….projects 2.2% yearly growth for global economy
The World Bank Group has highlighted some policy actions for Nigeria and other countries to prioritize in their development plans to avert growth slowdown in the years ahead as the global economy’s “speed limit”, the maximum long-term rate at which it can grow without sparking inflation, is set to slump to a 30-year low by 2030,
The development finance institution in its latest report titled ‘Falling Long-Term Growth Prospects: Trends, Expectations, and Policies’ canvassed the need for governments to align monetary, fiscal, and financial frameworks; ramp up investments; cut trade costs; capitalize on service sector; and increase labour force participation to sustain modest growth in their various economies.
This is even as it underscored the need to increase female labor force participation rates to the average for all emerging markets and developing economies as well as strengthen global cooperation to achieve sustained growth in the economies.
The report, which is the first comprehensive assessment of long-term potential output growth rates in the aftermath of the COVID-19 pandemic and the Russian invasion of Ukraine, indicated that nearly all the economic forces that powered progress and prosperity over the last three decades were fading.
According to the bank, as a result, between 2022 and 2030 average global potential GDP growth is expected to decline by roughly a third from the rate that prevailed in the first decade of this century — to 2.2% a year.
The report projected that for developing economies, the decline will be equally steep – from 6% a year between 2000 and 2010 to 4% a year over the remainder of this decade, adding that these declines will be much steeper in the event of a global financial crisis or a recession.
Speaking on the report’s findings, the World Bank’s Chief Economist and Senior Vice President for Development Economics, Indermit Gill, said: “A lost decade could be in the making for the global economy.
“The ongoing decline in potential growth has serious implications for the world’s ability to tackle the expanding array of challenges unique to our times—stubborn poverty, diverging incomes, and climate change.
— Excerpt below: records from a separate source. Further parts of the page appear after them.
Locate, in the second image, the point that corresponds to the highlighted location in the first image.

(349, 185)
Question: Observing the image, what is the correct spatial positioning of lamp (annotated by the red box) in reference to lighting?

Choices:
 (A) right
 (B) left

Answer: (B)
“But this decline is reversible. The global economy’s speed limit can be raised—through policies that incentivize work, increase productivity, and accelerate investment”, Gill added
The analysis shows that potential GDP growth can be boosted by as much as 0.7 percentage points – to an annual average rate of 2.9% – if countries adopt sustainable, growth-oriented policies.
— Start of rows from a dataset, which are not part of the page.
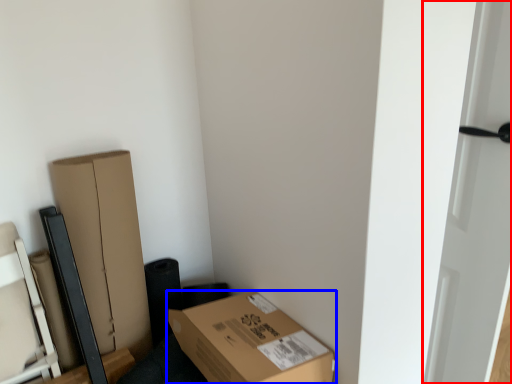
Question: Which object appears farthest to the camera in this image, door (highlighted by a red box) or box (highlighted by a blue box)?

Choices:
 (A) door
 (B) box

Answer: (B)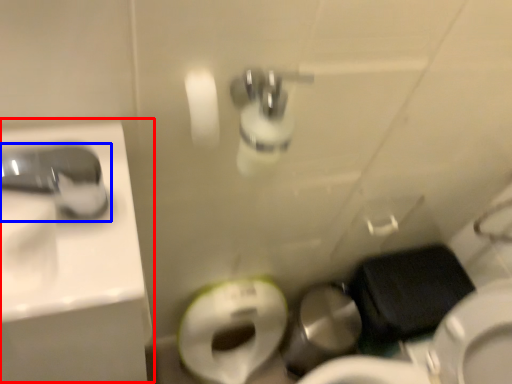
Question: Which point is closer to the camera, sink (highlighted by a red box) or tap (highlighted by a blue box)?

Choices:
 (A) sink
 (B) tap

Answer: (B)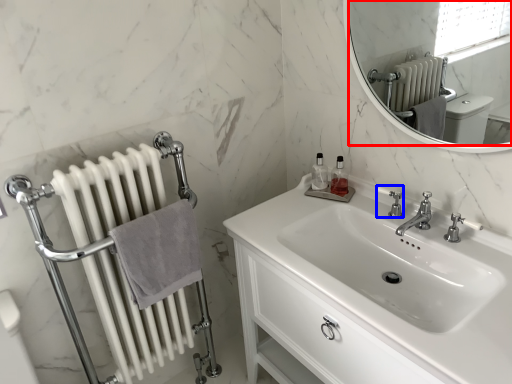
Question: Which point is closer to the camera, mirror (highlighted by a red box) or plumbing fixture (highlighted by a blue box)?

Choices:
 (A) mirror
 (B) plumbing fixture

Answer: (A)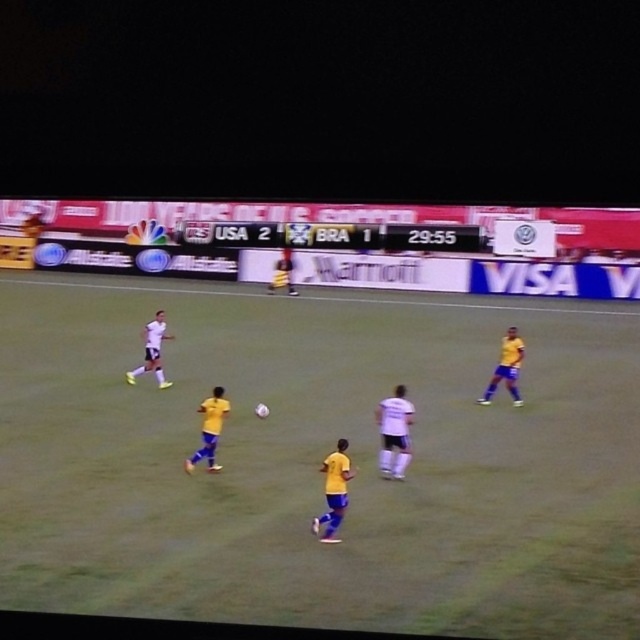
You are a soccer coach observing the match. You notice the white matte soccer player at left and the yellow jersey at center. Which player appears to be closer to the camera based on their size?

The white matte soccer player at left has a smaller size compared to the yellow jersey at center, so the yellow jersey at center is closer to the camera.

You are a spectator at the soccer match and want to take a photo of both the yellow matte soccer player at center and the white matte soccer player at left. Based on their positions, which player is positioned more to the right side of the field?

The yellow matte soccer player at center is positioned more to the right side of the field compared to the white matte soccer player at left.

You are a soccer coach watching the match. You notice the yellow matte jersey at right and the white matte soccer player at left. Which player is positioned closer to the ground?

The yellow matte jersey at right is below the white matte soccer player at left, so the yellow matte jersey at right is closer to the ground.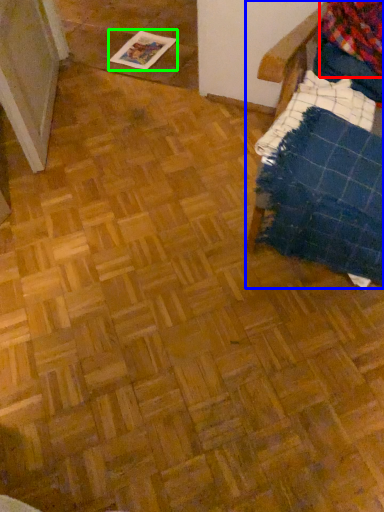
Question: Considering the real-world distances, which object is closest to flannel (highlighted by a red box)? furniture (highlighted by a blue box) or magazine (highlighted by a green box).

Choices:
 (A) furniture
 (B) magazine

Answer: (A)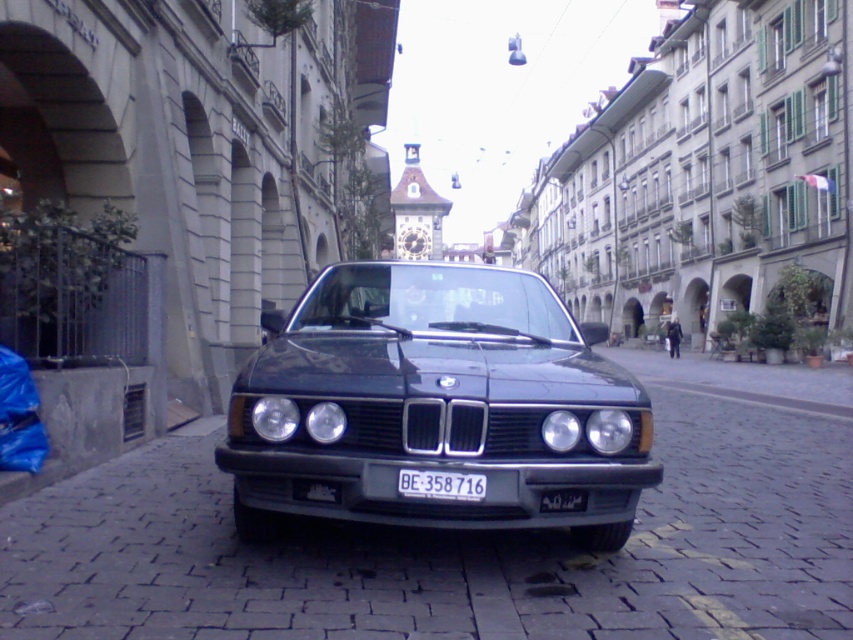
Question: Which object is positioned closest to the white plastic license plate at center?

Choices:
 (A) matte black car at center
 (B) shiny dark green car at center

Answer: (B)

Question: Which point appears farthest from the camera in this image?

Choices:
 (A) (331, 342)
 (B) (167, 532)
 (C) (477, 484)

Answer: (B)

Question: Which of these objects is positioned closest to the shiny dark green car at center?

Choices:
 (A) white plastic license plate at center
 (B) matte black car at center

Answer: (A)

Question: Is shiny dark green car at center thinner than white plastic license plate at center?

Choices:
 (A) yes
 (B) no

Answer: (B)

Question: Can you confirm if matte black car at center is wider than shiny dark green car at center?

Choices:
 (A) no
 (B) yes

Answer: (B)

Question: Can you confirm if matte black car at center is wider than white plastic license plate at center?

Choices:
 (A) yes
 (B) no

Answer: (A)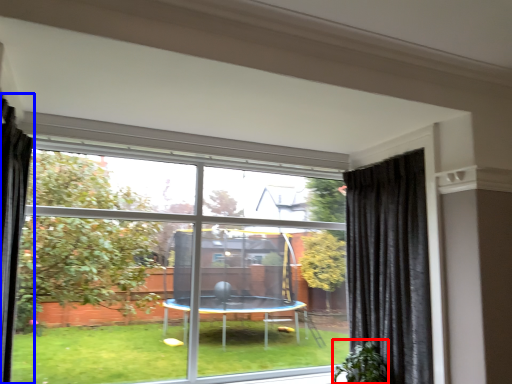
Question: Which object appears closest to the camera in this image, plant (highlighted by a red box) or curtain (highlighted by a blue box)?

Choices:
 (A) plant
 (B) curtain

Answer: (B)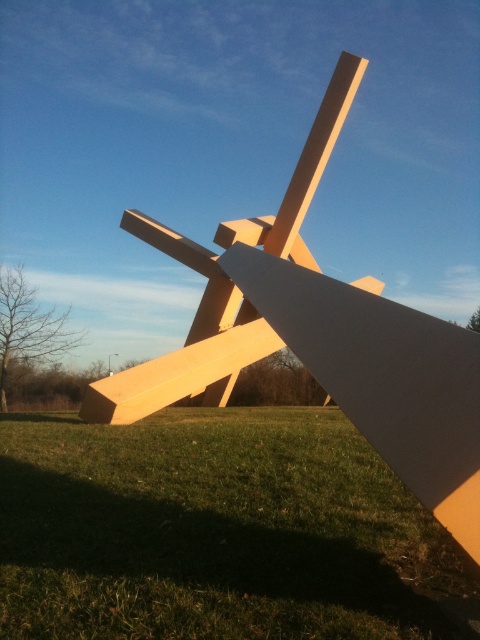
Question: Is green grass at lower center to the right of matte wood cross at center from the viewer's perspective?

Choices:
 (A) yes
 (B) no

Answer: (B)

Question: Among these points, which one is nearest to the camera?

Choices:
 (A) (228, 378)
 (B) (372, 492)

Answer: (B)

Question: Is green grass at lower center bigger than matte wood cross at center?

Choices:
 (A) yes
 (B) no

Answer: (B)

Question: Which of the following is the closest to the observer?

Choices:
 (A) (457, 612)
 (B) (252, 310)

Answer: (A)

Question: Which of the following is the closest to the observer?

Choices:
 (A) matte wood cross at center
 (B) green grass at lower center

Answer: (A)

Question: Is green grass at lower center behind matte wood cross at center?

Choices:
 (A) no
 (B) yes

Answer: (B)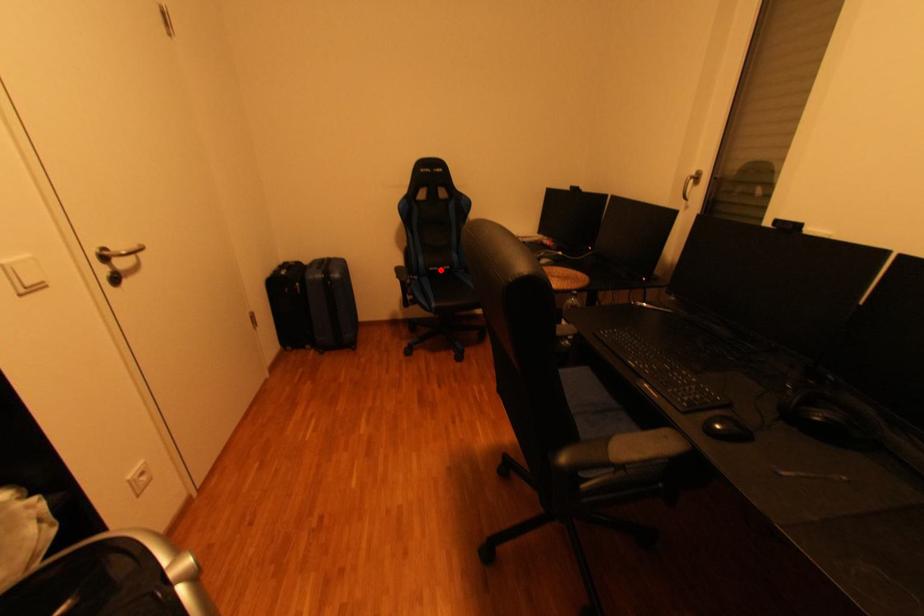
Commenting on the report’s findings, a lead author of the report and Director of the World Bank’s Prospects Group, Ayhan Kose, said: “We owe it to future generations to formulate policies that can deliver robust, sustainable, and inclusive growth.
“A bold and collective policy push must be made now to rejuvenate growth. At the national level, each developing economy will need to repeat its best 10-year record across a range of policies. At the international level, the policy response requires stronger global cooperation and a reenergized push to mobilize private capital”, the banker added.